Three years after her brother disappeared, Iyabo Kwayana received a voice message from him.
"I have a movie idea for you," he says in the message. He goes on to describe a day in the life of a man who encounters smells in the world that take him back to his childhood—for example, a woman he passes in the street recalls memories of playing with Play-Doh as a child.
"I thought you might want to run with it," her brother says before concluding the message enigmatically: "I'm around, but I'm also not around."
About two years later, Kwayana, an assistant professor of film and media studies, was teaching the first iteration of a course at Dartmouth called "docu-fantasy"—an emerging genre that combines traditional ethnographic filmmaking with speculative and experimental storytelling techniques—when she decided to run with the idea.
"Sometimes I like to model processes with my students," Kwayana says. "I want them to see that creativity does not have to be a perfect process; it can be messy. It was really through my class that I decided to use my brother's idea to try to forge a new way of relating to someone dear to me who was absent at the time."
The resulting short film that Kwayana directed, By Water, weaves historical artifacts such as family photos and audio of the voice message left by her brother into a wistful and poetic animated narrative. The film was an official selection of the Animation Short Film Program at the 2023 Sundance Film Festival, where its four screenings were sold out. Two additional community screenings organized by the festival gave Kwayana an opportunity to engage with live audiences around some of the film's themes.
The 14-minute work was also selected as the first animated experimental film to appear on America ReFramed, an award-winning series co-produced by World Channel and American Documentary. By Water will debut as part of the 11th season of the television and streaming series in 2023. (America ReFramed is available on worldchannel.org, amdoc.org, World Channel's YouTube Channel, and on PBS platforms.)
With its animated format and focus on the filmmaker's personal experience, By Water represents a departure for Kwayana, who calls it "a labor of love."
In directing her first animated film, Kwayana led a creative team that includes six animators, a sound mixer, and a sound designer. (Kwayana connected with two Dartmouth alumni who served as animators, Alex "Joshua" Davis '18 and Mira Ram '20, through a former student in her docu-fantasy class).
Much of Kwayana's earlier work focuses on the creation of immersive experiences—such as Practice, a 10-minute short film she directed (now streaming on The Criterion Channel) that transforms a study of students engaged in martial arts practice in Henan, China, into a riveting "meditation on movement, ritual, and the relationship between the group and the individual."

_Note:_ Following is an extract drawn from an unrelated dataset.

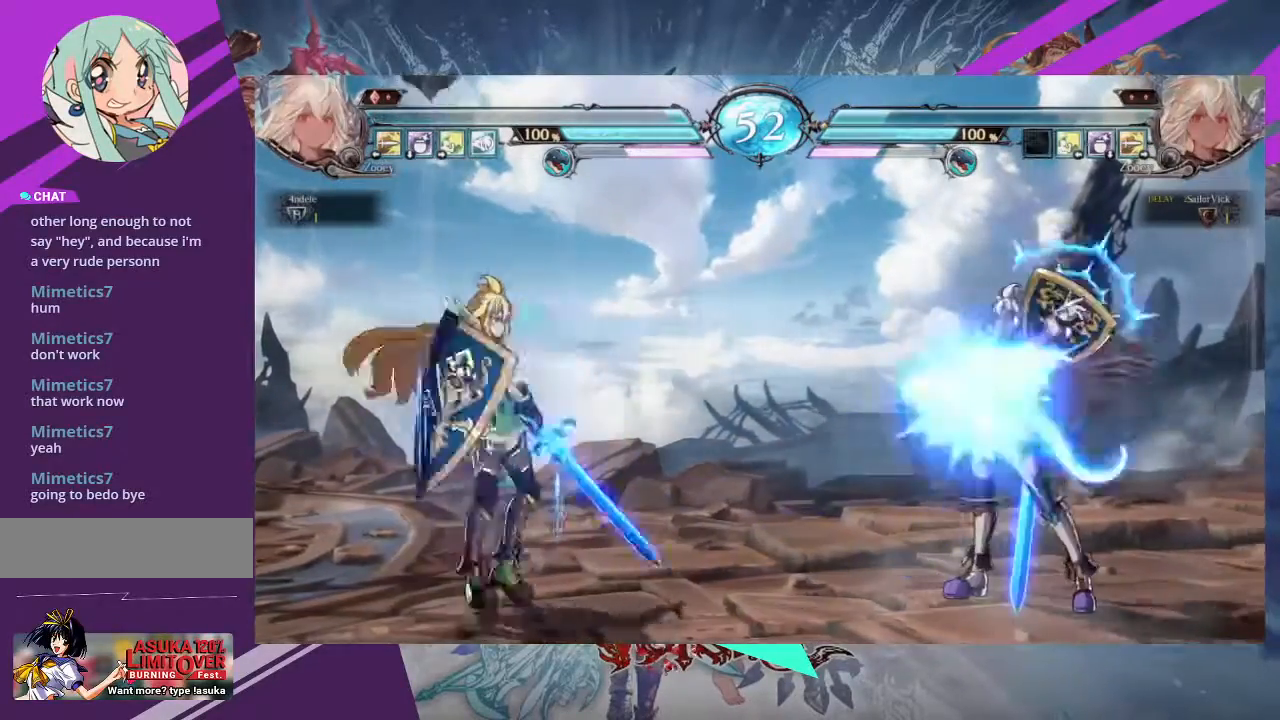
Gameplay with a controller (arcade stick); each line is a JSON object with the inputs held at the frame after it. "events" lists button and stick changes between this image and that frame as [ms after this image, input, new state], when the widget could be followed in between. Not read: L3 R3 other_buttons.
{"buttons": [], "left_stick": "left"}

Two forthcoming nonfiction film projects center on specific populations. Black Pearl will examine rituals of communion in Black communities in South America, the Caribbean, and the southern United States. And in Hold Up Sky, Kwayana will explore how young people use their artwork to confront various social upheavals.
Creating By Water offered Kwayana a sense of healing as well as an opportunity for advocacy.
"Through making this film, I had a chance to hear my brother's brilliance and remember his wholeness," she says.
"There's an unprecedented number of unhoused people and it's easy for us to stigmatize them and assume that they aren't intelligent," she adds. "Through the gaze of my observations, I am trying to restore a sense of humanity to my brother, people enduring similar struggles, and to other people who have family members who might be experiencing something similar."
Soon after Kwayana began working on By Water, her brother re-established contact with her. She showed him several stills from the film.
"Wow! We're going to Sundance!" Kwayana recalls him saying with pride.